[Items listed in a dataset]
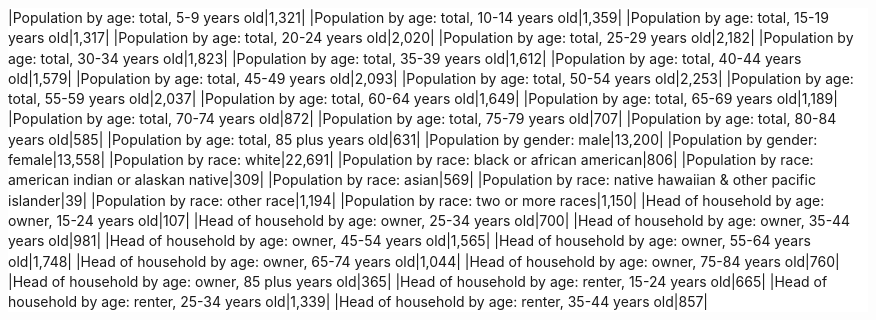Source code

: |Population by age: total, 5-9 years old|1,321|
|Population by age: total, 10-14 years old|1,359|
|Population by age: total, 15-19 years old|1,317|
|Population by age: total, 20-24 years old|2,020|
|Population by age: total, 25-29 years old|2,182|
|Population by age: total, 30-34 years old|1,823|
|Population by age: total, 35-39 years old|1,612|
|Population by age: total, 40-44 years old|1,579|
|Population by age: total, 45-49 years old|2,093|
|Population by age: total, 50-54 years old|2,253|
|Population by age: total, 55-59 years old|2,037|
|Population by age: total, 60-64 years old|1,649|
|Population by age: total, 65-69 years old|1,189|
|Population by age: total, 70-74 years old|872|
|Population by age: total, 75-79 years old|707|
|Population by age: total, 80-84 years old|585|
|Population by age: total, 85 plus years old|631|
|Population by gender: male|13,200|
|Population by gender: female|13,558|
|Population by race: white|22,691|
|Population by race: black or african american|806|
|Population by race: american indian or alaskan native|309|
|Population by race: asian|569|
|Population by race: native hawaiian & other pacific islander|39|
|Population by race: other race|1,194|
|Population by race: two or more races|1,150|
|Head of household by age: owner, 15-24 years old|107|
|Head of household by age: owner, 25-34 years old|700|
|Head of household by age: owner, 35-44 years old|981|
|Head of household by age: owner, 45-54 years old|1,565|
|Head of household by age: owner, 55-64 years old|1,748|
|Head of household by age: owner, 65-74 years old|1,044|
|Head of household by age: owner, 75-84 years old|760|
|Head of household by age: owner, 85 plus years old|365|
|Head of household by age: renter, 15-24 years old|665|
|Head of household by age: renter, 25-34 years old|1,339|
|Head of household by age: renter, 35-44 years old|857|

• TASK TO CARRY OUT:
All lines from the one containing "15-24 years old|665|" down to the final line above are to be restated word for word; leave out the rest.

• ANSWER FOR THE TASK:
|Head of household by age: renter, 15-24 years old|665|
|Head of household by age: renter, 25-34 years old|1,339|
|Head of household by age: renter, 35-44 years old|857|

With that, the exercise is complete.